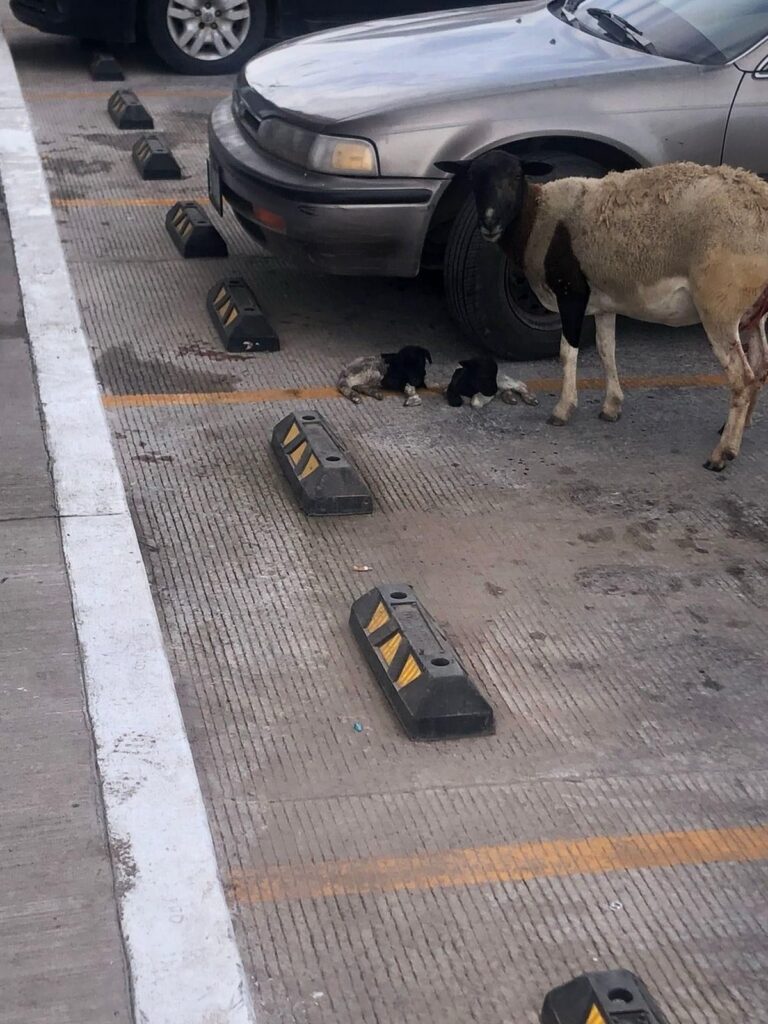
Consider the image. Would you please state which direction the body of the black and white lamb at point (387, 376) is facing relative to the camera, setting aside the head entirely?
to the viewer's right

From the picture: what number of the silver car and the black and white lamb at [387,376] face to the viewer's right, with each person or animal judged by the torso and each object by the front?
1

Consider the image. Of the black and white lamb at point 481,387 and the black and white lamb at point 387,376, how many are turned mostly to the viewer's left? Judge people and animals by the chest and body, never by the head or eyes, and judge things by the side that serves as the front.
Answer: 1

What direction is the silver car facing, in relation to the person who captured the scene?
facing the viewer and to the left of the viewer

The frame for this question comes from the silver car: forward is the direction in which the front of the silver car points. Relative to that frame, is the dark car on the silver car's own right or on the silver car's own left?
on the silver car's own right

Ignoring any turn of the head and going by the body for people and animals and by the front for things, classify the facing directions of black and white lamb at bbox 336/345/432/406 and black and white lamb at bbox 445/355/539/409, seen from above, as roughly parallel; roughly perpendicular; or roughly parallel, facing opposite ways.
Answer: roughly parallel, facing opposite ways

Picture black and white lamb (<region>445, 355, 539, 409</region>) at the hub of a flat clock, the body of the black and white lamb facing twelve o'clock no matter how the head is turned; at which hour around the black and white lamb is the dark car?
The dark car is roughly at 2 o'clock from the black and white lamb.

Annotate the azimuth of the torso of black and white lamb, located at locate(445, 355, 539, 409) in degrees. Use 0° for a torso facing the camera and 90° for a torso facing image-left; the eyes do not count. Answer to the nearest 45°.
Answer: approximately 90°

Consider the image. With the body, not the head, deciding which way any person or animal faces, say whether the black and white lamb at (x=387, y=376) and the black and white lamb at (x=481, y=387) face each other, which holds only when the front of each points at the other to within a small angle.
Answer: yes

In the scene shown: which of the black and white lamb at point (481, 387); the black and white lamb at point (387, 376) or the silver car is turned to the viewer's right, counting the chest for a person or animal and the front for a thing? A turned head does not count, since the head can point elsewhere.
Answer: the black and white lamb at point (387, 376)

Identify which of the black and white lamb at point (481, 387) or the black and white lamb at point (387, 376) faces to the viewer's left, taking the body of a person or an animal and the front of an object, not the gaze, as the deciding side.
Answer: the black and white lamb at point (481, 387)
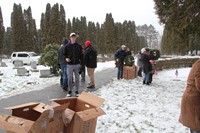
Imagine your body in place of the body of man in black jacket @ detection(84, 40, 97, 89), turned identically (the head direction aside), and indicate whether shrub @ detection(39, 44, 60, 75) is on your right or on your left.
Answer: on your right

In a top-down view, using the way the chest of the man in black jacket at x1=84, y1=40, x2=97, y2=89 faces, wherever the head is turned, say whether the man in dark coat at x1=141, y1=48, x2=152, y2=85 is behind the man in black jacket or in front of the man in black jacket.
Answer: behind

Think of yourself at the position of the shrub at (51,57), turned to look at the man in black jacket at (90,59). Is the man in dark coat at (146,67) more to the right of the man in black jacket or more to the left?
left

☆ ☆ ☆ ☆ ☆ ☆ ☆

§ **THE PROBLEM**
Reproduce all of the material above word for word, leaving out the pictures.

§ **ANSWER TO THIS PROBLEM**
Consider the image. Would you please state which direction the body of the black and white lamb at point (387, 376) is facing relative to the camera, setting aside the head entirely?
to the viewer's right

From the picture: what number of the silver car and the black and white lamb at [387,376] face to the viewer's right, with each person or animal judged by the torso and each object by the front?
1

Consider the image. Of the black and white lamb at point 481,387 and the black and white lamb at point 387,376, how many are turned mostly to the viewer's left? Judge people and animals by the chest and body, never by the head or eyes, and judge things by the side that serves as the front.
Answer: 1

What direction is the silver car facing, in relation to the person who captured the scene?
facing the viewer and to the left of the viewer

The frame for this question comes from the silver car: forward is the direction in which the front of the silver car points. Relative to that frame, is the dark car on the silver car's own right or on the silver car's own left?
on the silver car's own right

Ignoring any turn of the head and going by the body for people and animals and by the front for things, classify the facing directions of black and white lamb at bbox 336/345/432/406 and black and white lamb at bbox 445/355/539/409, seen from above, as roughly parallel; roughly perpendicular; or roughly parallel, facing opposite ways.
Answer: roughly parallel, facing opposite ways

Picture black and white lamb (<region>445, 355, 539, 409</region>) at the hub of a flat clock, the body of the black and white lamb facing twelve o'clock no matter how the head is turned; at which hour around the black and white lamb is the dark car?
The dark car is roughly at 2 o'clock from the black and white lamb.

Annotate the azimuth of the torso of black and white lamb, located at locate(445, 355, 539, 409) in degrees. Use 0° for a torso facing the camera and 90° for a torso facing image-left; the eyes do not count. Answer to the nearest 45°.
Answer: approximately 90°

Consider the image. With the body, not the head, deciding which way any person or animal faces, say whether the black and white lamb at (x=387, y=376) and the black and white lamb at (x=481, y=387) face each other, which holds only when the front of each points at the other to within a small angle.
Answer: yes

In the scene shown: which of the black and white lamb at point (481, 387); the black and white lamb at point (387, 376) or the silver car is turned to the viewer's right, counting the chest for a person or animal and the front for a thing? A turned head does not count, since the head can point elsewhere.
Answer: the black and white lamb at point (387, 376)

Identify which of the black and white lamb at point (481, 387) or the black and white lamb at point (387, 376) faces to the viewer's left, taking the body of a person or an animal and the front of an object, not the gaze, as the deciding side.
Answer: the black and white lamb at point (481, 387)
Imagine your body in place of the body of man in black jacket @ detection(84, 40, 97, 89), turned identically (the head direction aside), and indicate whether shrub @ detection(39, 44, 60, 75) is on your right or on your left.
Answer: on your right

In a top-down view, using the way the chest of the man in black jacket at x1=84, y1=40, x2=97, y2=89 faces, wherever the head is turned, say whether the man in dark coat at x1=141, y1=48, x2=152, y2=85 is behind the man in black jacket or in front of the man in black jacket.
Answer: behind

Think of yourself at the position of the shrub at (51,57), turned to look at the man in black jacket at (90,59). Is the man in dark coat at (146,67) more to the right of the man in black jacket or more to the left?
left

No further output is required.